Janelle Monáe
Dirty Computer
Je kan het nieuw album van Janelle Monáe niet bespreken zonder het onvermijdelijk ook over Prince te hebben. Ja, ze werkten met regelmaat samen. Ja, hij zou volgens Monáe ook wat van doen had met dit nieuwe album (al staat hij niet als creatieve medewerker in de credits). Maar zelfs al laat je dat buiten beschouwing, bevatten de carrières van Monáe en het gevallen popincoon alsnog de nodige parallellen. Vierden op Prince’ derde album (Dirty Mind) de vleselijke lusten volledig de boventoon, dat gebeurt nu ook op de derde van Monae. En waar Prince tekstueel regelmatig met gevoelens’ van kunstmatige intelligentie speelde (bijvoorbeeld Computer Blue), gebeurt dat hier ook. Op Dirty Computer fuseert Janelle Monáe ideeën uit het Princelijk universum en trekt ze volledig naar zichzelf toe.
De eerste twee albums van Monáe waren conceptueel gelinkt en werden vanuit het oogpunt van de androïde hoofdpersoon Cindy Mayweather gezongen. Op Dirty Computer is Monae een mens van vlees (vooruit, en ook bloed) die een vaginamonoloog tot stand brengt. Letterlijk. “Let the vagina have a monologue!”, rapt ze in het felle Django Jane. Ze laat er geen misverstand over bestaan, de tijd is aangebroken voor vrouwen om door het glazen plafond te breken. “We gave you life, we gave you birth / We gave you God, we gave you Earth / We fem the future, don’t make it worse.” In PYNK gaat het wederom om de vagina, ditmaal puur als seksorgaan. Zonder het als zodanig te benoemen, windt ze er toch geen doekjes om. Dat in een uitermate minimalistisch maar poppy sausje. Het vrouwelijk voortplantingsorgaan wordt in I Got The Juice (een puike R&B-track waarin Pharrell Williams zijn kunsten duidelijk hoorbaar vertoont) ingezet om uitspraken van de huidige Amerikaanse president te becommentariëren. “You tryin’ to grab my pussy? / Let this pussy grab you back!”
Als gezegd, je kan het niet over Dirty Computer hebben zonder het ook over Prince te hebben. Zo’n fantastische track als Make Me Feel had zo van de kleine grootmeester kunnen zijn en het openingsgitaartje van Screwed (feat. Zoë Kravitz) lijkt op een vertraagd Kiss-gitaartje. Echter, als je inhoudelijk kijkt, schiet ze Prince ver voorbij. Prince zong over seks als een middel om dichterbij God te komen. Hij versmolt het profane en het sacrale. Echte statements maakte hij daar echter niet mee, zodra hij zich met wereldse zaken begon te bemoeien, blek Prince wereldvreemd. Monáe is dat niet en maakt die statements wel. Stevig en beslist, met zeggingskracht. Zij gebruikt op dit album seks en haar seksualiteit als middel om de stand van zaken in de wereld te duiden (en recht te zetten). “Everything is sex, ’cept sex, which is power”, zo klinkt het in genoemd Screwed. “Now ask yourself, who’s screwing you?”

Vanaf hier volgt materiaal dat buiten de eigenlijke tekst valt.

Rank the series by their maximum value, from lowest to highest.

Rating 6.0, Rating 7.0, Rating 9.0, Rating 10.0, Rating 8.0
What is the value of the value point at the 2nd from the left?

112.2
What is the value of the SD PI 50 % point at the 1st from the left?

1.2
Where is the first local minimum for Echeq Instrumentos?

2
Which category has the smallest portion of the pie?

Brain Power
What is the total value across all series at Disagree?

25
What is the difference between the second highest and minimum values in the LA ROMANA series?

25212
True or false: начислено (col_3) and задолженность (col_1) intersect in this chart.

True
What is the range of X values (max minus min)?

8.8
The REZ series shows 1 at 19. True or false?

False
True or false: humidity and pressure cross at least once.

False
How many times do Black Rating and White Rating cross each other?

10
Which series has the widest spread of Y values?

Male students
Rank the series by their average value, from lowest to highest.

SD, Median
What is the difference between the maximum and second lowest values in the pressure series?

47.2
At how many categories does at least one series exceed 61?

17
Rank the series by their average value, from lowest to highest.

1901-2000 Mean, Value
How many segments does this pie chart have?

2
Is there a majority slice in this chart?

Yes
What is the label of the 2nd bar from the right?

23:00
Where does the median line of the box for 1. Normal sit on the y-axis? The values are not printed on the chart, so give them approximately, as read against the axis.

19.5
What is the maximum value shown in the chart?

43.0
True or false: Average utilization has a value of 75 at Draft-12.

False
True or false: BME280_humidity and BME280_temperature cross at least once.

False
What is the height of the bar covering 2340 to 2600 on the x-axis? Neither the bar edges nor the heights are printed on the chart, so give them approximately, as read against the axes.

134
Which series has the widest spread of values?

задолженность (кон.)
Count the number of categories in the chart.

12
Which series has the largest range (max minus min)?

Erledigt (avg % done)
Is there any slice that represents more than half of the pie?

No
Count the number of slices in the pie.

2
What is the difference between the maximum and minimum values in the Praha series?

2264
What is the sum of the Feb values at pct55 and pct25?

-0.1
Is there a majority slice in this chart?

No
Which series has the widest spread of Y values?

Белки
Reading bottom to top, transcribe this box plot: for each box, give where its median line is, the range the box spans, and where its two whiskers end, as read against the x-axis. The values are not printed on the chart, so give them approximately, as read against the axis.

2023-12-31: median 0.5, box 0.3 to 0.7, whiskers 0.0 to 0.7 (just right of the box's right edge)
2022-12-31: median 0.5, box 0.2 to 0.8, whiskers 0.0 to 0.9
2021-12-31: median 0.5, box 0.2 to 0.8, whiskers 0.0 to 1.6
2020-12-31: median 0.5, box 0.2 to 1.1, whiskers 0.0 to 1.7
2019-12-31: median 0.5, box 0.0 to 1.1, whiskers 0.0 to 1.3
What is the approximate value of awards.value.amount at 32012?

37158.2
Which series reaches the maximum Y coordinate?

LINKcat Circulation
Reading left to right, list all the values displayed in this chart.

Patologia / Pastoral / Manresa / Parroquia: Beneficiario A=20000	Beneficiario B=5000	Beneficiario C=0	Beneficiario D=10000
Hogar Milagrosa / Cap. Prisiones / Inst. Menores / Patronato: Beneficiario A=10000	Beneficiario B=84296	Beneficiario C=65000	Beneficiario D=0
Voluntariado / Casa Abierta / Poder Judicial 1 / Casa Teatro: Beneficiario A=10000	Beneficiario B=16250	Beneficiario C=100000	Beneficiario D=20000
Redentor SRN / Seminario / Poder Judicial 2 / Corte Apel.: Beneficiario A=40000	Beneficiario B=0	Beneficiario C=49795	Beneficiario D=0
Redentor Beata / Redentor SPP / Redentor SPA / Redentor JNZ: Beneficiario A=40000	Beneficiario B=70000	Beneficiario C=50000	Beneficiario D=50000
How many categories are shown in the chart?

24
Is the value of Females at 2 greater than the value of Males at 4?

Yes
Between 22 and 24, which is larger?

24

Continu daagt Dirty Computer de luisteraar uit en wordt er gespeeld met de manier waarop we van oudsher naar de maatschappij, naar mensen, naar verhoudingen en beweegredenen kijken. Dat in een aanstekelijk muzikaal jasje dat uit dezelfde vaatjes (soul, funk, R&B, jazz, hiphop) tapt als de eerste twee albums, maar uiteindelijk toch vooral in de pure pophoek zit. Daardoor is Dirty Computer een heel slimme plaat geworden. Eentje die bijna als een paard van Troje je oorschelpen binnenglijdt en eenmaal in de hersenpan geraakt een meedogenloos leger op je loslaat.